PROVIDED ENTRIES:

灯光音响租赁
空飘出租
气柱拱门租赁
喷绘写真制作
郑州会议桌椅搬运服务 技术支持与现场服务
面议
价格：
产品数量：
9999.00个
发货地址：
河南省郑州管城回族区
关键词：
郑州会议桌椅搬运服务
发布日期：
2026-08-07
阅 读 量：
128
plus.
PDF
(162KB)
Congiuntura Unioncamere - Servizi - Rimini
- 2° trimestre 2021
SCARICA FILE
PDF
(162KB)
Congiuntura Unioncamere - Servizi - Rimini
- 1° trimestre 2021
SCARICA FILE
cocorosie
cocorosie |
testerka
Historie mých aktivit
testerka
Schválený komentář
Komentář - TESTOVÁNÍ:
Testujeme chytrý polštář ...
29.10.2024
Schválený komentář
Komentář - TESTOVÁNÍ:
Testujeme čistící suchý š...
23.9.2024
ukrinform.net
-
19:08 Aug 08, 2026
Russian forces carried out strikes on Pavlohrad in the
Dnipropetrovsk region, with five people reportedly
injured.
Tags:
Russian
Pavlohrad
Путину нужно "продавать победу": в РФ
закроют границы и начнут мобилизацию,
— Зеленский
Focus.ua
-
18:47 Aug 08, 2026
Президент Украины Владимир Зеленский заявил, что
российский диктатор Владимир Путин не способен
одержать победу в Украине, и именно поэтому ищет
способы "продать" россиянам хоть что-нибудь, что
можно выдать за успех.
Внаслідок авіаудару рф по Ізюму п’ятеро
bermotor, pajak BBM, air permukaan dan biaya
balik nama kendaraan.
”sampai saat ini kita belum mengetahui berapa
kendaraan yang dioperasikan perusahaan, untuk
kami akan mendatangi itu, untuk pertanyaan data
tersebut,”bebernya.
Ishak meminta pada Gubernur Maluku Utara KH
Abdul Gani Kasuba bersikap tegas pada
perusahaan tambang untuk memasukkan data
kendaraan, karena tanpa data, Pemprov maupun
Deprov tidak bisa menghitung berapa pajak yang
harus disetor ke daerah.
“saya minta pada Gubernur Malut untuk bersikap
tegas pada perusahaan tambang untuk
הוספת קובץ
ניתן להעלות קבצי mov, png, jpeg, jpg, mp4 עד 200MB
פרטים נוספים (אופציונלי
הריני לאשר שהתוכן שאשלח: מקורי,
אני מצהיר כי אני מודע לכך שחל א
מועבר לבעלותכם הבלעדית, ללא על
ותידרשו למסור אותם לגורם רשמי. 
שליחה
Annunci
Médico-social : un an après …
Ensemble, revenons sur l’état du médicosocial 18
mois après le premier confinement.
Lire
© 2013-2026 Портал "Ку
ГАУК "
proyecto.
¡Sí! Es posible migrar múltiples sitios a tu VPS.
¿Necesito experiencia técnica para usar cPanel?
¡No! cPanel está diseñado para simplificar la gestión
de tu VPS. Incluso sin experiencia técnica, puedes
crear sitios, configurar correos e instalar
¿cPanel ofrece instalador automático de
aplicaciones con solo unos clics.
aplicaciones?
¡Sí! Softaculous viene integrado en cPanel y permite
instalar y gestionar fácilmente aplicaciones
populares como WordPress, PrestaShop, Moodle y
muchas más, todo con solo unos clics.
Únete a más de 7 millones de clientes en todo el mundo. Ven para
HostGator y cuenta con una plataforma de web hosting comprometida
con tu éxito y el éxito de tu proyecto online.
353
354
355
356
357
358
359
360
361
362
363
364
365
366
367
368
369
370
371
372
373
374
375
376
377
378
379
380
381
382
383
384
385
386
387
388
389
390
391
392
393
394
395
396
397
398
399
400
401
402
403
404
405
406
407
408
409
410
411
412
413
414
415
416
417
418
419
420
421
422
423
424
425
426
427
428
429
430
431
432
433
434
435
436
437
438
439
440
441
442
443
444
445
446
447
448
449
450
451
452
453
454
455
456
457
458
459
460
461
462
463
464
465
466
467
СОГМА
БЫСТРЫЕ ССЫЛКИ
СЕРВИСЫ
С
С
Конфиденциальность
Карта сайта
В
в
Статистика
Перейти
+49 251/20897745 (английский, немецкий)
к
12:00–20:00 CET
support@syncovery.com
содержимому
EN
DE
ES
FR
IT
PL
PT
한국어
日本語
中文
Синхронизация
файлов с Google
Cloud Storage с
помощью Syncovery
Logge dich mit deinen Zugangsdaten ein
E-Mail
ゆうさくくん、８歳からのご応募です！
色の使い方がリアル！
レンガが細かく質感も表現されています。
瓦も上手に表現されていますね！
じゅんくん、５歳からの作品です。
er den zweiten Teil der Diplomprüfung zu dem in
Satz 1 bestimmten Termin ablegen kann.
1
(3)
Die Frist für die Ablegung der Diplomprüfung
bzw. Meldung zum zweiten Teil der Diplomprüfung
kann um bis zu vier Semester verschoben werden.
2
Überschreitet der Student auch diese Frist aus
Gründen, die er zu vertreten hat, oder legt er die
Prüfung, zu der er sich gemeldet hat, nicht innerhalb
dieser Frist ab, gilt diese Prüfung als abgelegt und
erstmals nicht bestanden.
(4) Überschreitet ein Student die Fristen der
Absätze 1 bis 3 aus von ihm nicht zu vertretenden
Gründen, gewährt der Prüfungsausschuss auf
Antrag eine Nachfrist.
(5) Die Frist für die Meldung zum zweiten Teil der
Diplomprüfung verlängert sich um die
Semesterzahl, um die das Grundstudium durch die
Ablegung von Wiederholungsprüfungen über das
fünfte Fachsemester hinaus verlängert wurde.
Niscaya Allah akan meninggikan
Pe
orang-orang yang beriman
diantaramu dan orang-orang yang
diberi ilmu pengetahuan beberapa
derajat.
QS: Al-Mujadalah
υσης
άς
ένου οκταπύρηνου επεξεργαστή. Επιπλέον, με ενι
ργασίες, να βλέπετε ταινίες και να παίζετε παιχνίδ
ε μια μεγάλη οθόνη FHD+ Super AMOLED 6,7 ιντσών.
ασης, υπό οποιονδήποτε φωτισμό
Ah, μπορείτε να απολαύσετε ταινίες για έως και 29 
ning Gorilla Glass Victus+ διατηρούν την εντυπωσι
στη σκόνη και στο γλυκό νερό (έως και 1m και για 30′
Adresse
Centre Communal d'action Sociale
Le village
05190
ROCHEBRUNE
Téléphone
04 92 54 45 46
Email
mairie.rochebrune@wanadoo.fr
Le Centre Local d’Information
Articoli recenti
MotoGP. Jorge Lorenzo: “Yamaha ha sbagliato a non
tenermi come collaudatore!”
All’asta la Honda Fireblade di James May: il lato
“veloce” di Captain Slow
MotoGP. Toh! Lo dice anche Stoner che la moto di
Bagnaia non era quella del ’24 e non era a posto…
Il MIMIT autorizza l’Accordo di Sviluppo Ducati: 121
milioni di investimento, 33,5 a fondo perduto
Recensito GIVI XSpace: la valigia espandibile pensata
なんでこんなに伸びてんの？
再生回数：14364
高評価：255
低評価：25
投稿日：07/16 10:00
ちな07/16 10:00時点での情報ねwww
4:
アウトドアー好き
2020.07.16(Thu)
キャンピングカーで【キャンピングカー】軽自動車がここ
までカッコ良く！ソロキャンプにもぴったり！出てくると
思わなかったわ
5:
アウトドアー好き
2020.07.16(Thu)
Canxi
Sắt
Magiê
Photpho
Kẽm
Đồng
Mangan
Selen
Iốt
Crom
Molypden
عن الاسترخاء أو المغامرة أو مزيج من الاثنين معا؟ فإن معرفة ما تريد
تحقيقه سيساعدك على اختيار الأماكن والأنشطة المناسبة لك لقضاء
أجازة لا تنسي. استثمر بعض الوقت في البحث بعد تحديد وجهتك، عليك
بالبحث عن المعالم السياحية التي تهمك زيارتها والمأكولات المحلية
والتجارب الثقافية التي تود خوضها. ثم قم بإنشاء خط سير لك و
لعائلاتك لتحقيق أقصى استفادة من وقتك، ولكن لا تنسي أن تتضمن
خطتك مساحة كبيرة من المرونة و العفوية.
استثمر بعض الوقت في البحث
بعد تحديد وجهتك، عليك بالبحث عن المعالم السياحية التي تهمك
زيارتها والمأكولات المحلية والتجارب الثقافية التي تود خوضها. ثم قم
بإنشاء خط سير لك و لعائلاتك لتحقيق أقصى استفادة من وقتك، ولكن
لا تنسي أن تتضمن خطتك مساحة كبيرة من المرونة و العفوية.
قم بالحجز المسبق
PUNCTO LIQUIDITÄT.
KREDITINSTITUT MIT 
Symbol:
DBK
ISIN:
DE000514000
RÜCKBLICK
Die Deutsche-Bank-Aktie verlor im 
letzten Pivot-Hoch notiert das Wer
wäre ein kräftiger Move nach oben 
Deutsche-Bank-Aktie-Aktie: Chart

EXERCISE DETAILS:
When a line in the material above contains the word "sich", copy that line out.

ANSWER FOR THIS EXERCISE:
Prüfung, zu der er sich gemeldet hat, nicht innerhalb
Diplomprüfung verlängert sich um die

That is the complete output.